03 Jun It’s not just about Google – Alluring Visual Contrasts for Landing Page Conversions
A visually alluring Landing Page Design can be important for two reasons. For one it is likely to be your first and best opportunity to start a conversation with your visitor. Next, it can receive visitor traffic from a narrowly defined channel through a single call to action image.
Awareness of the ‘vocabulary’ of design is then the first logical step in creating that successful seamless blend of graphic arts, technology, and psychology. And here, the need to understand how to use visual relationships to our advantage.
Visual Relationships: How we See
Creating an appropriate landing page personality requires the use of colors, shapes, images, patterns, cues, and more, to ‘say’ the right thing to your audience. For that matter, whenever we attempt to make sense of information visually, we observe similarities and differences in what we are seeing. This is what provides the emotional impact or your instinctual response to what you see.
But understanding the psychological manner in which we group visual information is not enough if we want to be able to communicate a specific message. In order to do that, we need to know what communicates with your audience and directs them to your intended conversion goal.
Exploring Contrast in Communication
One of the best tools to create a standout design is contrast. Here we try to understand some fundamental elements of design through an eye of Visual Contrast (and photography) that will help you grab your visitor’s attention.
Using the dark/light contrasts to create interesting compositions has been an artistic theme since the early 1900’s. Beyond just appearing elegant, dark-light website designs can also elicit more emotional responses than standard light designs, making them ideal for creative projects.
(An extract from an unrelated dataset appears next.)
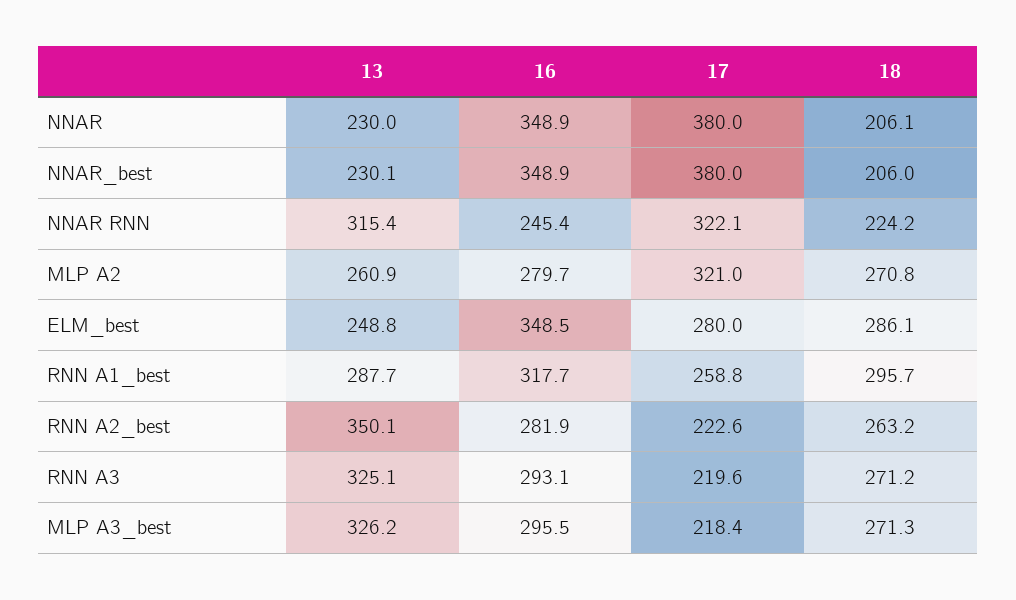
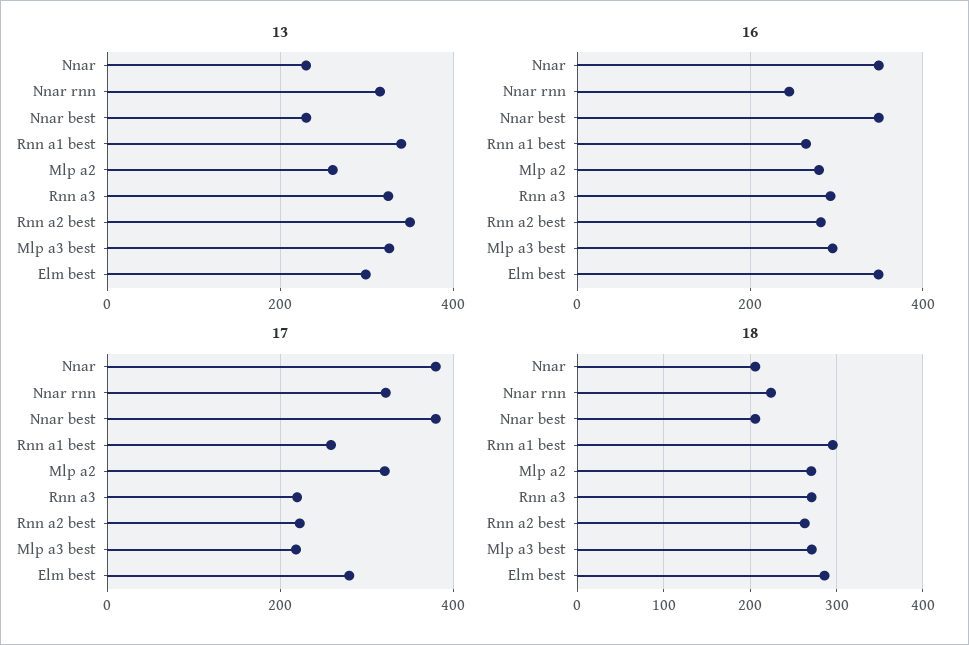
13, ELM_best: 248.8 -> 300
13, RNN A1_best: 287.7 -> 340
16, RNN A1_best: 317.7 -> 260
In this picture your eye directly discerns towards the lit view outside the window. The dark background adds depth to the design.
In Web Designs finding the perfect contrast means balancing the darkness of the background with the lightness of the text. A good process to follow is to add essential content first and then bring in design elements as needed making sure the layout is not being over-powered. But again, they’re not suitable for every site.
Contrast in Colour
Experts who have researched the way colors interact with each other would often say that color must blend. However, blending could be contrasting as well.
Here is an example of a complimentary color photograph. Notice how the two dominant colors of this photography are orange and blue.
The visually dominant colour red-orange gets noticed the most for it creates a center of interest in a layout and determines where the story begins.
Using other such contrasting complementary colours you can create a similar dramatic image since each color makes the other color appear more active. When placed side by side, they intensify each other, but are seldom used in equal amounts.
Contrast of Size
Of equal importance is the contrast of size to a web page layout. Images or items can also be added to contrast in size to create a variety in style.
Some experts rely on contrast in size when they do not have the option of adding it with colors.
In Web Design, big headings are a great way to establish hierarchy within the content of a website.
Contrast in Repetition
When you repeat some aspect of the design throughout each page and throughout the site, it reinforces communication and ultimately helps the reader understand.
It is most effective when it is not over done. Repetition of colors, textures, fonts, thickness of lines, and white space unify your piece. Try to keep your theme consistent by using similar elements to strengthen your work.
Designers want to make things different. Surfers want predictability. It is a synchronistic validation of these two elements which ultimately works for both.